I crouched behind rusted piping as a sentry’s torch grazed the crate—my pulse did the counting. I had no right to pull a pistol until the game decided I could; Bond is a spy, not a gunslinger. I will show you when the barrel earns your trust and how to use it without turning a stealth run into a fireworks display.
On patrol you learn to read the room — 007 First Light Rules of Engagement explained
I watch guards like a lawyer reads a contract: for intention. The game forces the same discipline. 007 First Light runs on a strict Rules of Engagement system that decides whether Bond is a ghost or a gunfighter.
- Restricted Area — zones where guards will challenge or shoot on sight.
- Trespassing — you’ve crossed a line; expect searches and suspicion.
- Reinforcements Incoming — noise has escalated the situation; more enemies are coming.
- Licence to Kill — the only state where firearms are permitted for you.
- Situation Contained — tension drops and nonlethal options become sensible again.
Think of these rules as an invisible courtroom: only when verdicts change does Bond get permission to escalate. IO Interactive designed it this way to keep the character true to the movies: stealth first, controlled violence second.
Can you use guns anytime in 007 First Light?
No. You only get access to firearms during Licence to Kill. Close-quarters melees or routine confrontations rarely flip that switch. If guards are simply alerted and want to brawl, you still have to match them with knives, parries, and gadgets.

On a congested rooftop you either hide or make a statement — how Licence to Kill works
In practice, Licence to Kill is triggered when an enemy shows intent to shoot or a location becomes high-threat. The moment a guard raises a firearm with lethal intent, the game grants Bond permission to respond in kind. The banner appears at the top of your HUD and the mechanics change.
What changes when Licence to Kill activates?
- You can pull out sidearms and rifles.
- Enemy firearms become fair game — you can disarm with a precise shot and pick up weapons.
- Focus mode (press R3 on PlayStation; press the right stick on Xbox) slows time to help aim — it consumes your instinct energy.
- Gadgets still work, so a well-timed device can turn firefights into opportunities.
Stealth is a scalpel, not a sledgehammer.

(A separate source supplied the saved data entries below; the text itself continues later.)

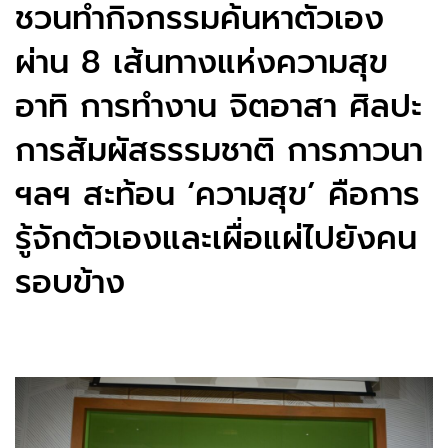
ชวนทำกิจกรรมค้นหาตัวเอง
ผ่าน 8 เส้นทางแห่งความสุข
อาทิ การทำงาน จิตอาสา ศิลปะ
การสัมผัสธรรมชาติ การภาวนา
ฯลฯ สะท้อน ‘ความสุข’ คือการ
รู้จักตัวเองและเผื่อแผ่ไปยังคน
รอบข้าง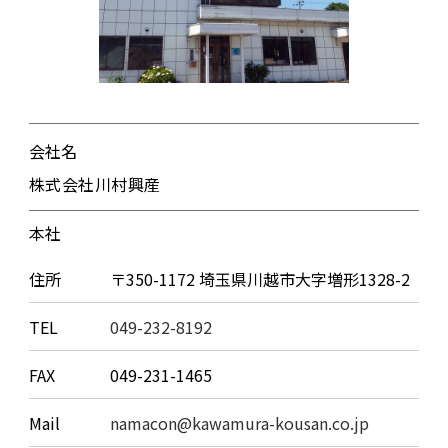
会社名
株式会社川村興産
本社
住所
〒350-1172 埼玉県川越市大字増形1328-2
TEL
049-232-8192
FAX
049-231-1465
Mail
namacon@kawamura-kousan.co.jp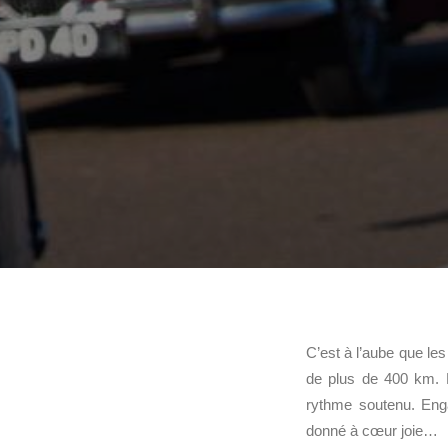
C’est à l’aube que le
de plus de 400 km. 
rythme soutenu. Enga
donné à cœur joie…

Use the Licence to Kill window to finish threats cleanly, then return to silent movement before reinforcements stack up.
How do I get Licence to Kill in 007 First Light?

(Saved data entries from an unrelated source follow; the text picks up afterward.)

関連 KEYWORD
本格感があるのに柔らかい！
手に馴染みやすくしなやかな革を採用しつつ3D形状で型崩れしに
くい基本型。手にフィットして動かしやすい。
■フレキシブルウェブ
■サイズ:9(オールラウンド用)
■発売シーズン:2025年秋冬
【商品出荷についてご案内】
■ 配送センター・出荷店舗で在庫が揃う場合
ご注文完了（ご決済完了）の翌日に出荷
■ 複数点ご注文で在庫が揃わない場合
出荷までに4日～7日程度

Force matters: a guard must demonstrate lethal intent or the area must be flagged as high-threat. Shooting from stealth at an unaware enemy won’t automatically grant you Licence to Kill; the system responds to the enemy’s intent and the zone’s rules. If you’re in a Restricted Area and guards will shoot on sight, Licence to Kill follows quickly.

On controller layout you want the small wins — practical tips and platform notes
PlayStation, Xbox, Steam players all face the same decision tree, but small inputs matter. I’ve played the missions where a single pressed stick changed the outcome; those are the moments that teach you the system.
- R3 (press the right stick) enters Focus on PlayStation; press the right stick on Xbox/PC controllers — it costs instinct energy, so don’t waste it on long, messy bursts.
- Parry and melee remain vital in close quarters. When enemies close distance, parry to buy time instead of firing into a crowd.
- Use gadgets as force multipliers: a well-placed flash or EMP can turn a Licence to Kill firefight into a one-sided affair.
- After a kill, loot weapons to adapt to range; rifles beat pistols at distance, but a silenced shooter changes guard behavior when stealth returns.
IO Interactive and the community on platforms like Steam or Reddit are good sources for loadout suggestions and controller remaps if you want tighter aim or different button profiles.
Can you pick up enemy guns in 007 First Light?
Yes. Once you eliminate an enemy during Licence to Kill, their weapon can be retrieved. That’s how you move from a sidearm to something heavier without visiting an armory mid-run.
I’ve shown you when the game gives you the green light and how to spend it without blowing the mission. The Licence to Kill banner is a judge’s gavel—use it sparingly and with precision; will you treat it like a last resort or a first answer?